В ту ночь сон долго не приходил ко мне. Мысли мои все время возвращались к Раифу-эфенди, я представлял себе, как он мечется больной, в жару, под белым одеялом, в душной комнате, где рядом с ним спят его дочери и смертельно уставшая за день Михрие-ханым. Глаза у него закрыты, но мысли витают где-то далеко-далеко, - никому не узнать, где именно.
На этот раз болезнь Раифа-эфенди затянулась дольше обычного. Судя по всему, это была не просто простуда. Старичок-доктор, которого вызвал Нуреддин-бей, прописал больному горчичники и лекарство от кашля. С каждым моим посещением, - а я заходил регулярно через два-три дня, - Раиф-эфенди выглядел все хуже и хуже. Сам он, похоже было, не очень-то волновался и не придавал своей болезни особого значения. Возможно, он просто не хотел тревожить своих домочадцев. Однако Михрие-ханым и Неджла были так обеспокоены, что их состояние невольно передалось и мне. У Михрие-ханым все валилось из рук. Она с испуганным лицом то и дело заглядывала в спальню, потом, вспомнив, что забыла какую-то вещь, уходила; ставя горчичники, она роняла на пол то полотенце, то тарелку. Взывая взглядом о сочувствии, как потерянная, бродила по дому в шлепанцах на босу ногу. Неджла тоже была в расстроенных чувствах, хотя, может быть, и не в такой степени, как мать. В лицей она перестала ходить. Заботливо ухаживала за отцом. Когда по вечерам я приходил навестить больного, она встречала меня с раскрасневшимся лицом, - и по ее опухшим векам я догадывался, что она плакала. Все это, очевидно, еще сильнее угнетало Раифа-эфенди, и, оставаясь со мной наедине, он давал волю своим чувствам.
- Ну и что они все ходят с таким кислым видом? Хоронить меня собрались, что ли? - взорвался он однажды. - Я пока не собираюсь умирать. А умру - тоже невелика потеря. Им-то чего убиваться? Кто я для них?..
И, помолчав, добавил с еще более горькой и злой усмешкой:
- Ведь я для них пустое место… Сколько лет живем вместе, и никто еще ни разу не поинтересовался, что у меня на душе. А теперь делают вид, будто им меня жаль.
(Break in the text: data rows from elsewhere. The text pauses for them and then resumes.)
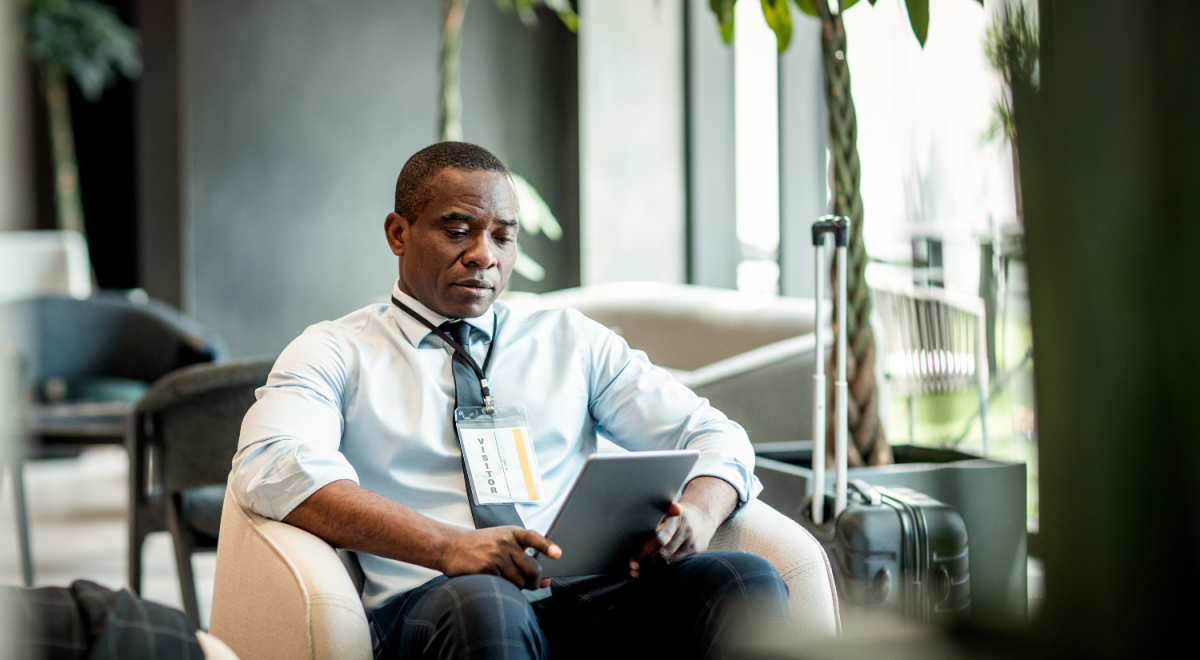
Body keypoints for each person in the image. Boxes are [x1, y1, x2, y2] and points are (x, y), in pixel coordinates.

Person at [230, 142, 791, 660]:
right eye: (458, 231)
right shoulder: (335, 350)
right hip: (438, 601)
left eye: (502, 236)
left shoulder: (570, 339)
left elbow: (714, 435)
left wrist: (698, 512)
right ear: (398, 233)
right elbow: (273, 465)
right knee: (485, 601)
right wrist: (450, 547)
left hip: (587, 593)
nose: (484, 256)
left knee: (743, 579)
- Полноте, Раиф-эфенди, что вы говорите? Может быть, они и в самом деле слишком волнуются, но их нельзя за это осуждать - жена и дочь…
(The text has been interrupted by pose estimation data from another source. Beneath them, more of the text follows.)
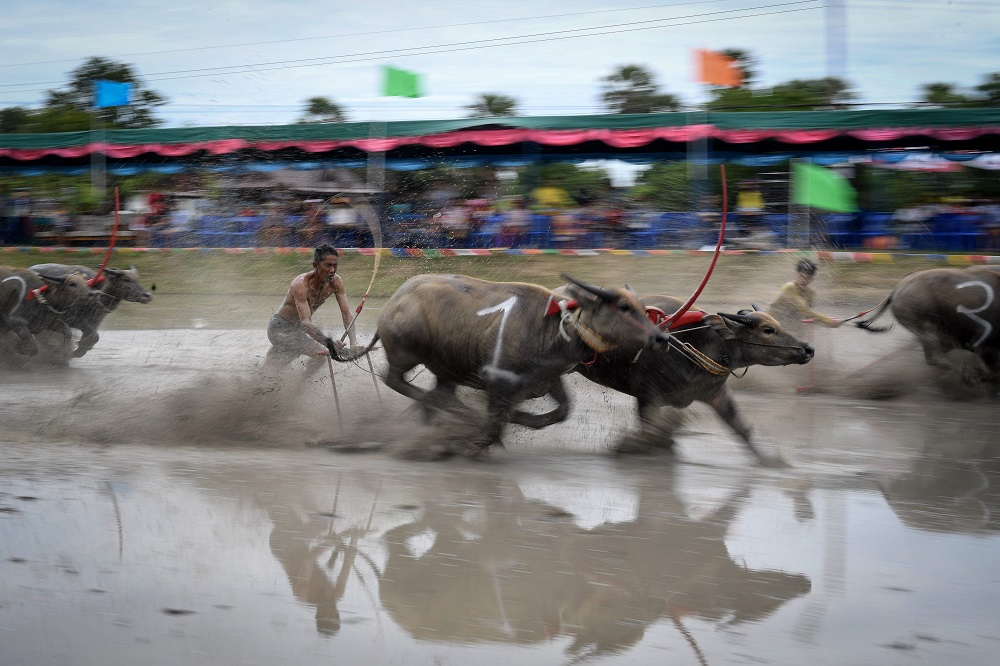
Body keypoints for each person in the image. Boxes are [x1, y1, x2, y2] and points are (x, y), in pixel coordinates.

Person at [265, 243, 359, 367]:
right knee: (319, 356)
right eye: (328, 266)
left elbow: (347, 314)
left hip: (297, 331)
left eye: (335, 266)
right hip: (280, 328)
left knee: (271, 371)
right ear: (315, 265)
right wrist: (330, 344)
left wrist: (354, 343)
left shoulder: (336, 281)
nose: (332, 270)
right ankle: (300, 385)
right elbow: (306, 323)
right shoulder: (300, 284)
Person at [768, 258, 843, 335]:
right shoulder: (789, 287)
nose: (803, 280)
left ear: (812, 279)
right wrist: (826, 319)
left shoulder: (811, 293)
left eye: (807, 278)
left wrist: (828, 323)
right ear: (795, 275)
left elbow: (808, 317)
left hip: (789, 325)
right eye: (801, 276)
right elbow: (803, 310)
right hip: (771, 324)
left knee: (802, 333)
- Жена и дочь. И всего-то…
Он отвернулся. Я не знал, как понять его слова, но воздержался от расспросов.
Чтобы успокоить домочадцев, Нуреддин-бей вызвал терапевта. Тщательно осмотрев больного, тот нашел у него воспаление легких. Увидев в глазах родственников испуг, он попытался их утешить:
- Дело не так уж плохо! Организм у него, слава богу, крепкий, да и сердце здоровое. Так что, иншалла! ( Иншалла (иншаллах) если будет угодно богу, бог даст (ар.) ) выдержит. Только, конечно, нужен хороший уход. Лучше всего положить его в больницу.
При слове «больница» у Михрие-ханым подкосились ноги. Она рухнула на стул и разрыдалась. А Нуреддин-бей недовольно поморщился:
- Какая надобность? Дома уход лучше, чем в больнице!
Доктор пожал плечами и откланялся. :
Сам Раиф-эфенди был не прочь лечь в больницу.
- Хоть отдохнул бы там, - признался он как-то мне.
Ему явно хотелось побыть одному, но, поскольку все решительно восстали против больницы, он больше не заикался об этом.
- Все равно они и там не оставили бы меня в покое, - сказал он мне потом с грустной улыбкой.
Как-то под вечер в пятницу - я хорошо помню этот день - мы остались одни. Я сидел на стуле возле кровати и молча наблюдал за Раифом-эфенди, прислушиваясь к его тяжелому дыханию и мерному звонкому тиканью карманных часов, которые лежали на комоде между пузырьками с лекарствами.
- Сегодня мне получше, - пробормотал Раиф-эфенди, открыв глубоко ввалившиеся глаза.
- Не вечно же так будет продолжаться, - сказал я, имея в виду его болезнь.